(TASK TO CARRY OUT)
Transcribe the data exactly, omitting whatever pictures it holds.

*** EXTRACTED MATERIAL ***

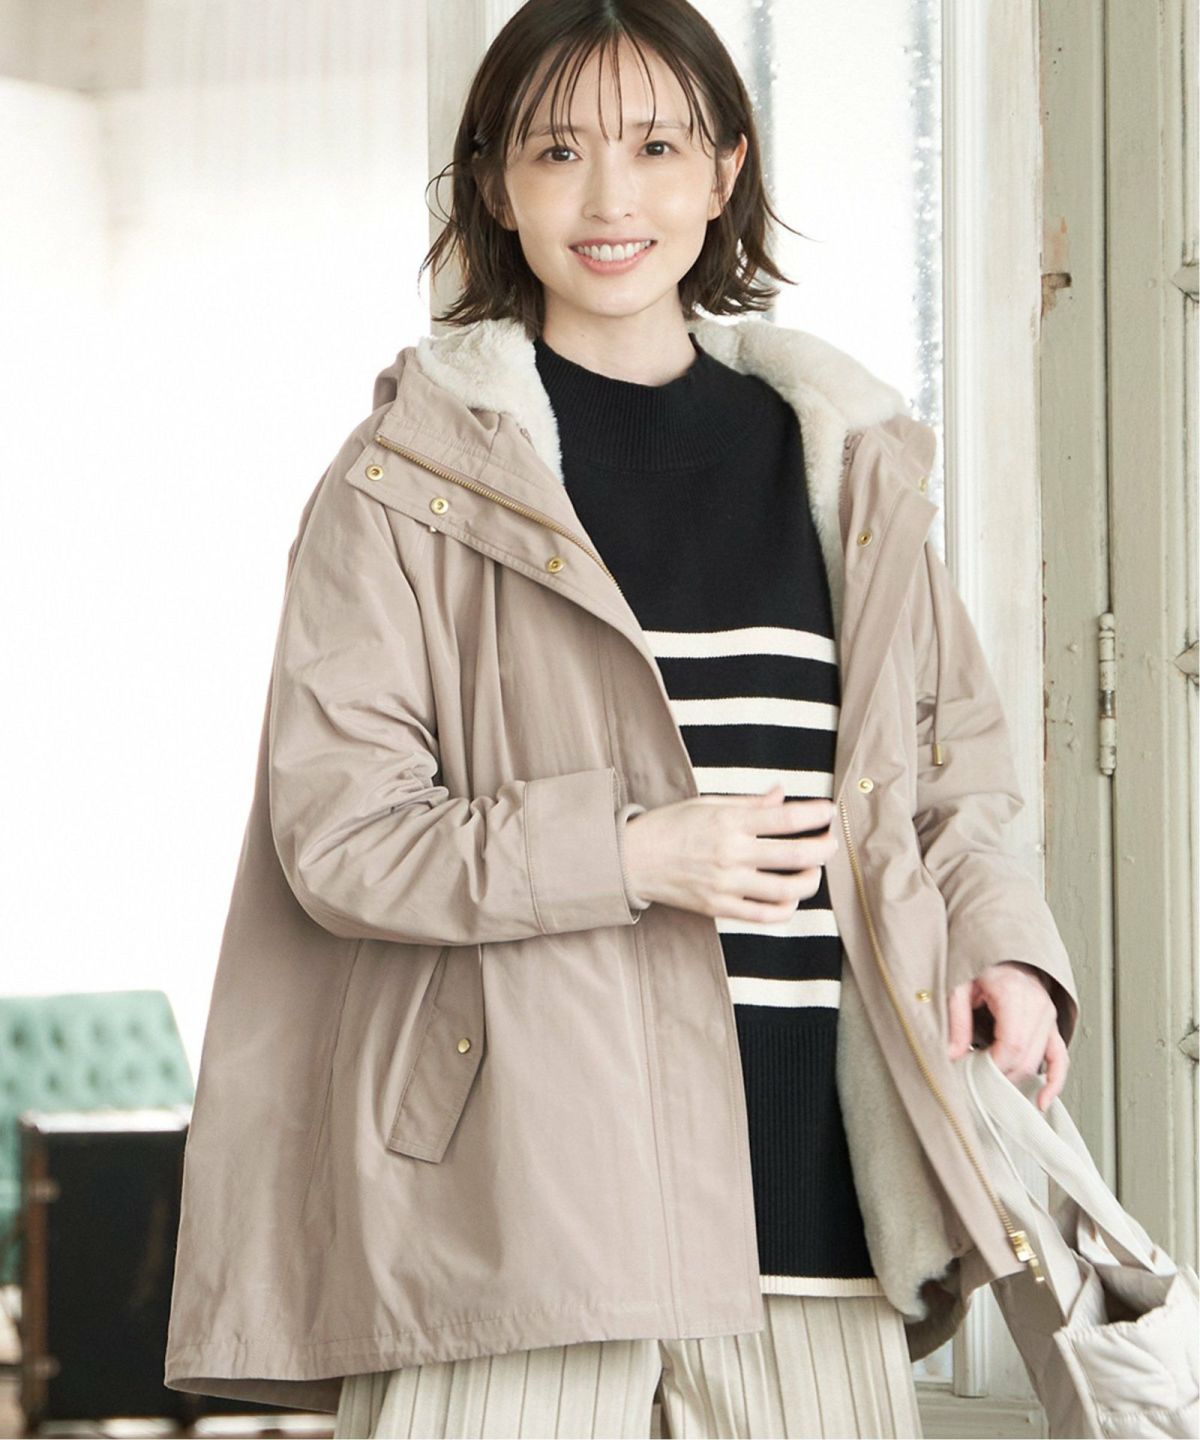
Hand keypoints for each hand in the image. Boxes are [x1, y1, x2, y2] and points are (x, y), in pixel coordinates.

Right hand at [622, 783, 838, 921]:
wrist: (633, 860)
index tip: (829, 811)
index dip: (816, 815)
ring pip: (789, 890)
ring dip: (811, 879)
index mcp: (729, 822)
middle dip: (824, 848)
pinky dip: (787, 907)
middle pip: (797, 856)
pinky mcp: (720, 908)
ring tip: (813, 870)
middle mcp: (731, 854)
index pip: (786, 819)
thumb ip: (750, 803)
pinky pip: (766, 915)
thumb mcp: (708, 804)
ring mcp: (727, 885)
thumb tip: (782, 794)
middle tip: (830, 842)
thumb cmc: (671, 826)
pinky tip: (790, 896)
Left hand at [947, 961, 1067, 1112]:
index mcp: (1015, 993)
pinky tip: (1042, 1100)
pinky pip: (1059, 1057)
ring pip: (1038, 1061)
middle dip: (1000, 1075)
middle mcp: (1038, 1005)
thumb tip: (953, 1055)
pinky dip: (1054, 1081)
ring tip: (994, 1086)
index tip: (974, 1072)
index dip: (994, 1066)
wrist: (1001, 950)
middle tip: (976, 1078)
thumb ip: (956, 1020)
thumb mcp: (958, 985)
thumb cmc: (979, 964)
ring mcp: (1048, 1016)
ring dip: (1016, 1078)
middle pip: (1026, 1057)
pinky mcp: (1051, 1024)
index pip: (1012, 1044)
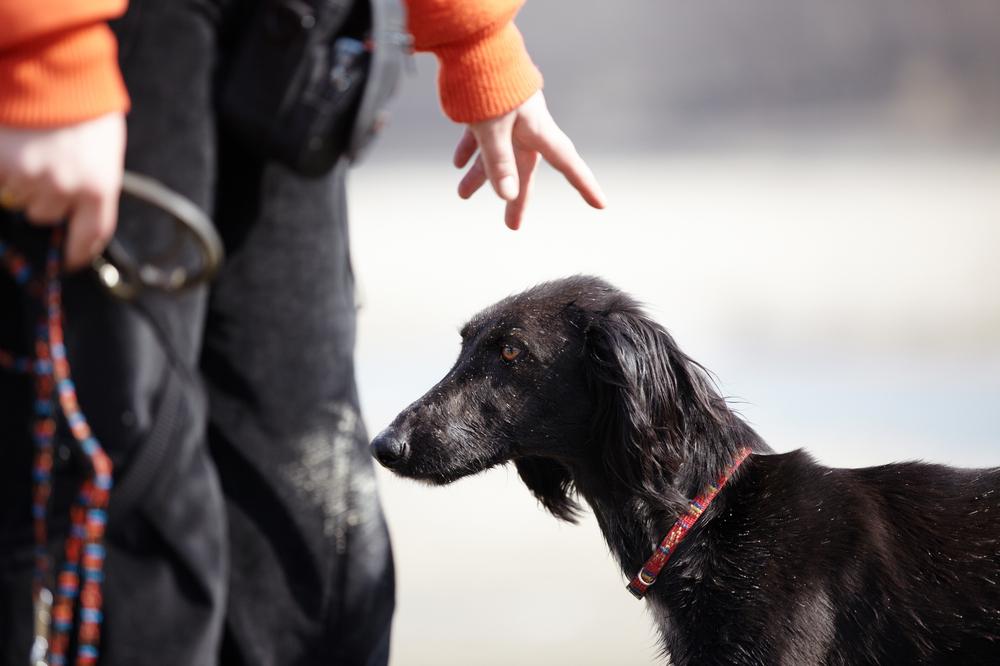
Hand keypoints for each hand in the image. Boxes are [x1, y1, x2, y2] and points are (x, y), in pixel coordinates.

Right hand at [0, 113, 125, 269]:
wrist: (55, 65)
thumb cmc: (86, 102)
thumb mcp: (104, 149)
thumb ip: (93, 182)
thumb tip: (80, 210)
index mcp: (99, 187)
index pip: (91, 236)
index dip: (79, 251)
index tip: (70, 259)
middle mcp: (63, 187)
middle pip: (47, 215)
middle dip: (45, 198)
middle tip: (48, 166)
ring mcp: (26, 175)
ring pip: (18, 195)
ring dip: (22, 179)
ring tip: (32, 145)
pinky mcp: (0, 161)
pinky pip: (1, 177)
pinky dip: (5, 166)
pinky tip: (13, 145)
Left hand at [453, 90, 605, 229]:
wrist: (473, 45)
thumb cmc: (489, 86)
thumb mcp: (492, 128)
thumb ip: (498, 162)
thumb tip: (506, 195)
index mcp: (537, 130)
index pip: (567, 163)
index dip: (584, 185)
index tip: (601, 204)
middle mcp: (526, 127)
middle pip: (522, 169)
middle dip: (514, 197)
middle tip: (512, 226)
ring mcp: (508, 119)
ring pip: (496, 154)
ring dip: (480, 175)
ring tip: (461, 195)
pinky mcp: (489, 110)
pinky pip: (482, 136)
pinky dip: (470, 150)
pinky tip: (456, 163)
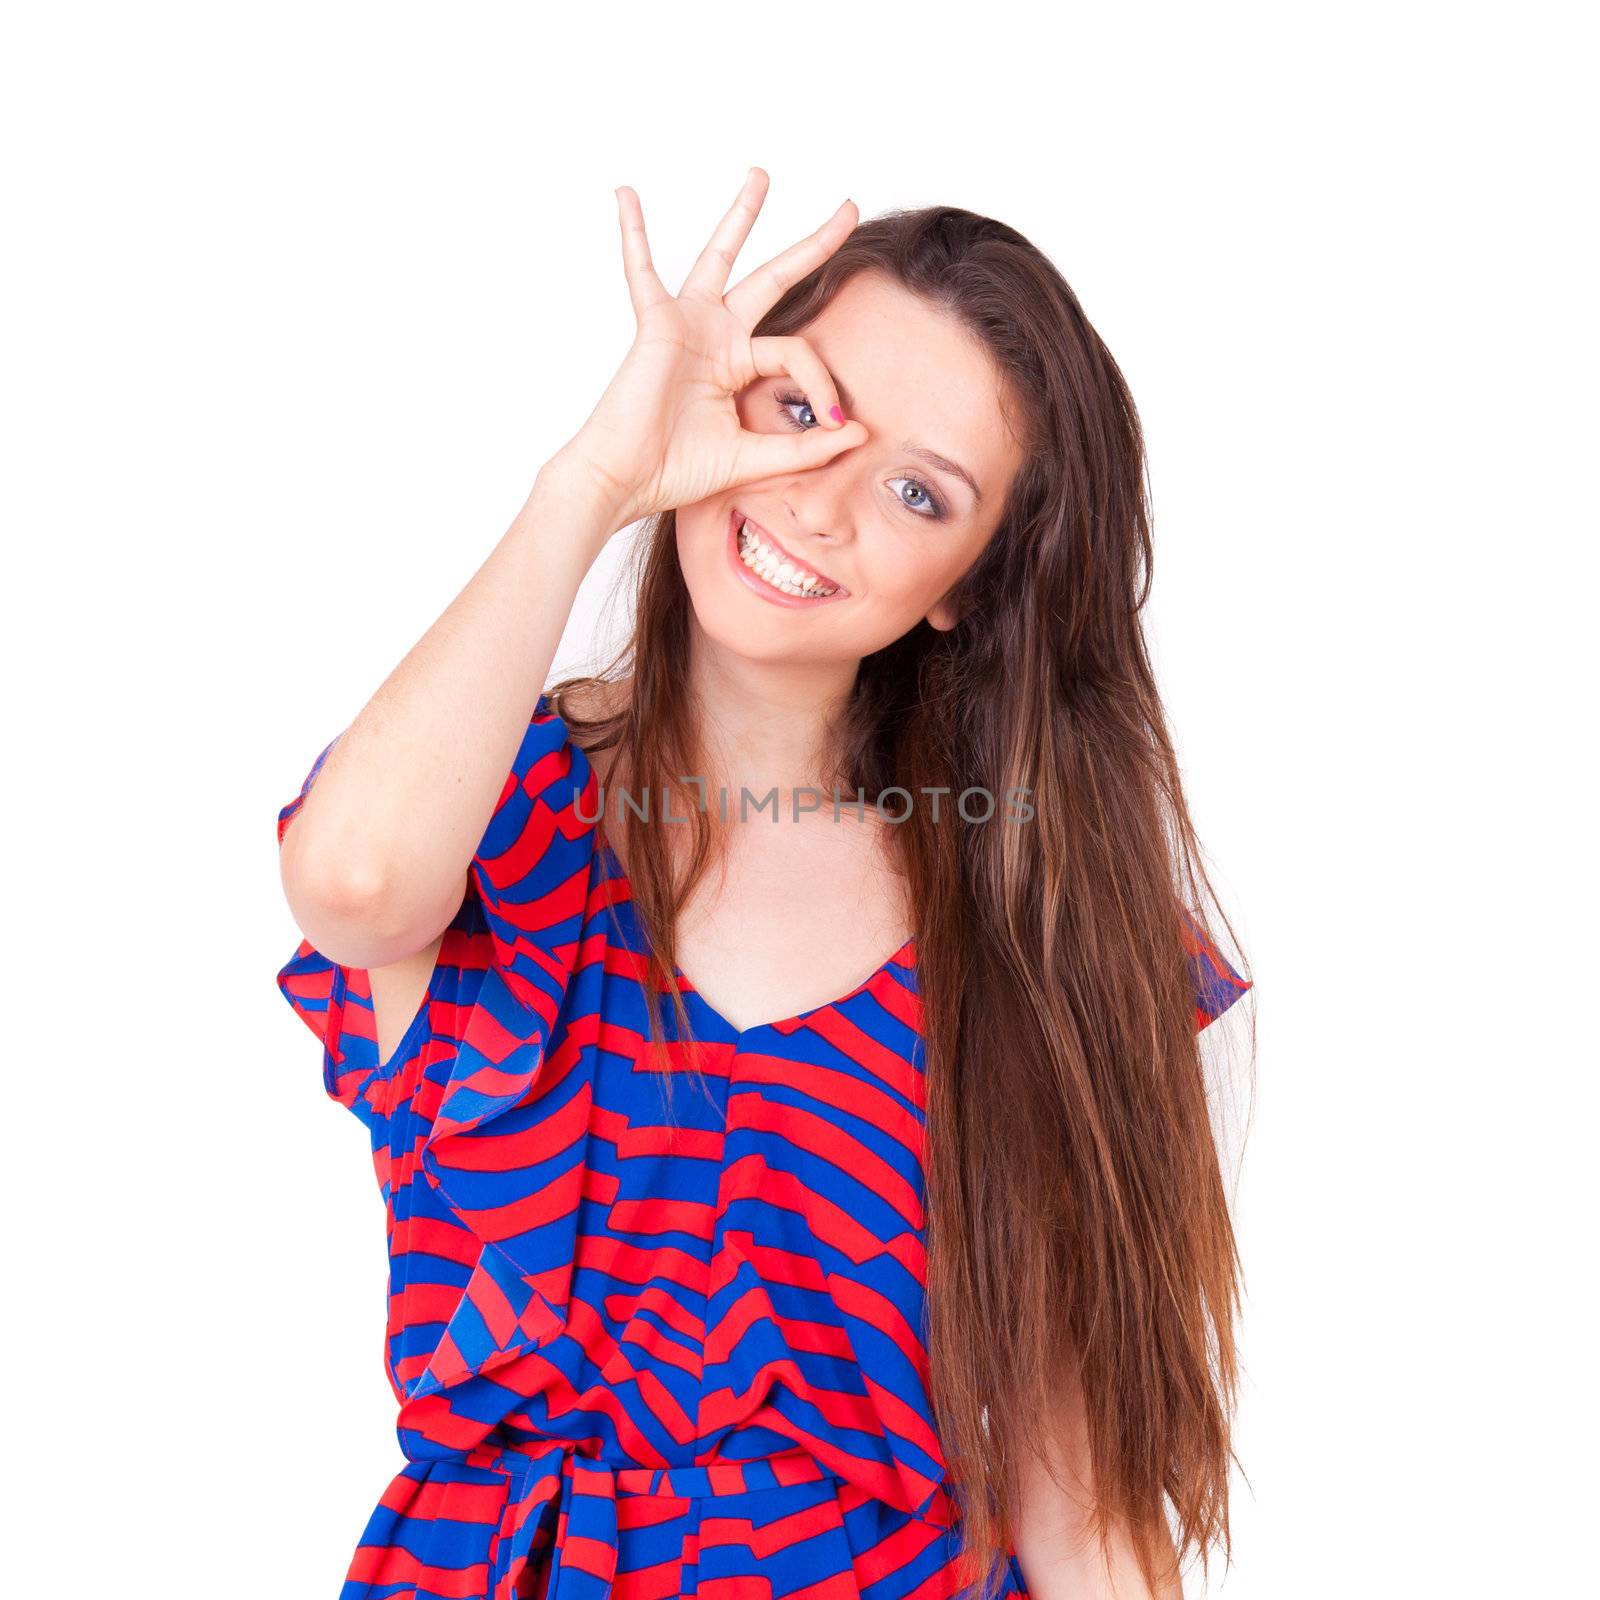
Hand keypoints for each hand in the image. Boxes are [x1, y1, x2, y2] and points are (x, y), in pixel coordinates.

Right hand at [554, 168, 870, 527]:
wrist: (627, 480)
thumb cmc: (678, 470)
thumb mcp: (755, 458)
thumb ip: (806, 448)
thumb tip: (859, 432)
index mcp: (739, 365)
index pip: (797, 352)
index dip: (822, 383)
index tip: (835, 422)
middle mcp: (718, 337)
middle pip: (775, 279)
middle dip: (813, 245)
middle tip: (849, 208)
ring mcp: (689, 324)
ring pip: (721, 258)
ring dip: (741, 216)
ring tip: (762, 177)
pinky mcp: (659, 324)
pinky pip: (642, 272)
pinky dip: (633, 235)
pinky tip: (626, 196)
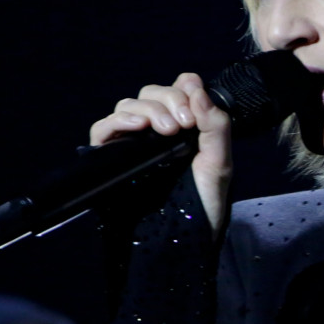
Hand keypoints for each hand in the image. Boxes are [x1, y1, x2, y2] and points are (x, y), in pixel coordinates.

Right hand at [89, 73, 231, 236]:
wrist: (185, 237)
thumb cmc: (204, 203)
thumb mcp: (220, 162)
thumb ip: (216, 124)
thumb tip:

***

(RESPONSE AREA)
Hand keypoints for each hand in the image. Boxes are [x1, y1, x2, y2] and points are (x, y), in pixel coordinates.

Right hand at [622, 783, 838, 921]:
wrist: (633, 860)
index tip: (829, 811)
index dip: (816, 815)
ring pip: (789, 890)
ring dip: (811, 879)
index mcp: (729, 822)
middle dip: (824, 848)
pinky dip: (787, 907)
middle pip: (797, 856)
pinky mcp: (720, 908)
ring tip: (813, 870)
middle mcp: (731, 854)
index pip: (786, 819)
thumb ip: (750, 803)
pinky pip: (766, 915)
thumb mcp: (708, 804)
ring mcp: (727, 885)
thumb tip: (782, 794)
middle tip: (830, 842)
thumb cmc: (671, 826)
pinky tip: (790, 896)
Left hand at [947, 961, 1067, 1112]:
index mcp: (1015, 993)
pinky tip: (1042, 1100)
pinky pip: (1059, 1057)
ring pip: (1038, 1061)
middle dip: (1000, 1075)
middle mcp: (1038, 1005)
thumb tip: (953, 1055)
pinky dip: (1054, 1081)
ring tip: (994, 1086)
index tip: (974, 1072)
index dip: (994, 1066)
wrist: (1001, 950)
middle tip: (976, 1078)
thumb ip: (956, 1020)
thumb mcp: (958, 985)
thumb cmc: (979, 964)
ring mcp: (1048, 1016)
ring dip: (1016, 1078)
middle pip: (1026, 1057)
pinky mcp: (1051, 1024)
index pip: (1012, 1044)
Hand keypoints for each hand in the image. Boxes are [x1, y1, x2, y2] and points are (x, y), in pixel coordinates.

Right hand at [0, 113, 125, 269]:
wrist: (55, 65)
thumb cmc: (86, 102)
thumb mcp: (104, 149)
thumb ip: (93, 182)
thumb tip: (80, 210)
index mcp: (99, 187)
index pip: (91, 236)
index dip: (79, 251)
index tip: (70, 259)
middle mcp: (63, 187)
middle pip: (47, 215)
middle dip: (45, 198)
middle tip: (48, 166)
ring mcp: (26, 175)
ring pip: (18, 195)
ring dip: (22, 179)
ring tip: (32, 145)
pinky mcp: (0, 161)
pinky pip: (1, 177)
pinky dip: (5, 166)
pinky tip: (13, 145)
Left hand at [453, 90, 605, 229]:
wrist: (473, 45)
thumb cmc: (489, 86)
thumb mcp: (492, 128)
thumb ip: (498, 162)
thumb tip: (506, 195)
index mcp: (537, 130)
index pip: (567, 163)
index dip: (584, 185)
index tip: (601, 204)
middle mcp: (526, 127)
middle pip: (522, 169)
middle dip: (514, 197)
middle tip: (512, 226)
ring mcp: (508, 119)
ring pip: (496, 154)
ring dip: (480, 175)
ring tip: (461, 195)
pinky mcp: (489, 110)
pinky pip: (482, 136)
pinky dip: (470, 150)
pinky tip: (456, 163)
Hand keypoints for each hand in the image. Boxes are [x1, y1, x2, y2] and points are (x, y), in pixel coordinates.

Right hand at [554, 168, 870, 527]:
wrist: (627, 480)
thumb cmc: (678, 470)
thumb mcp: (755, 458)
thumb ip: (806, 448)
thumb tip: (859, 432)
index mcp: (739, 365)
index pip: (797, 352)
index dip: (822, 383)
index tip: (835, 422)
middle mcp: (718, 337)
middle pip: (775, 279)
middle dip: (813, 245)
middle tip: (849, 208)
ring mcp: (689, 324)
ring pip: (721, 258)
ring dip: (741, 216)
ring tip: (762, 177)
pinky mcp: (659, 324)
pinky pip: (642, 272)
pinky dip: (633, 235)
pinky tip: (626, 196)
Hand keypoints for each hand in the image. Boxes are [x1, y1, x2, y2] and points are (x, y), in pixel coordinates.

Right hand at [89, 73, 231, 236]:
wrist: (185, 237)
thumb cmc: (204, 203)
thumb mcp: (220, 162)
thumb ip: (216, 124)
thumb tip:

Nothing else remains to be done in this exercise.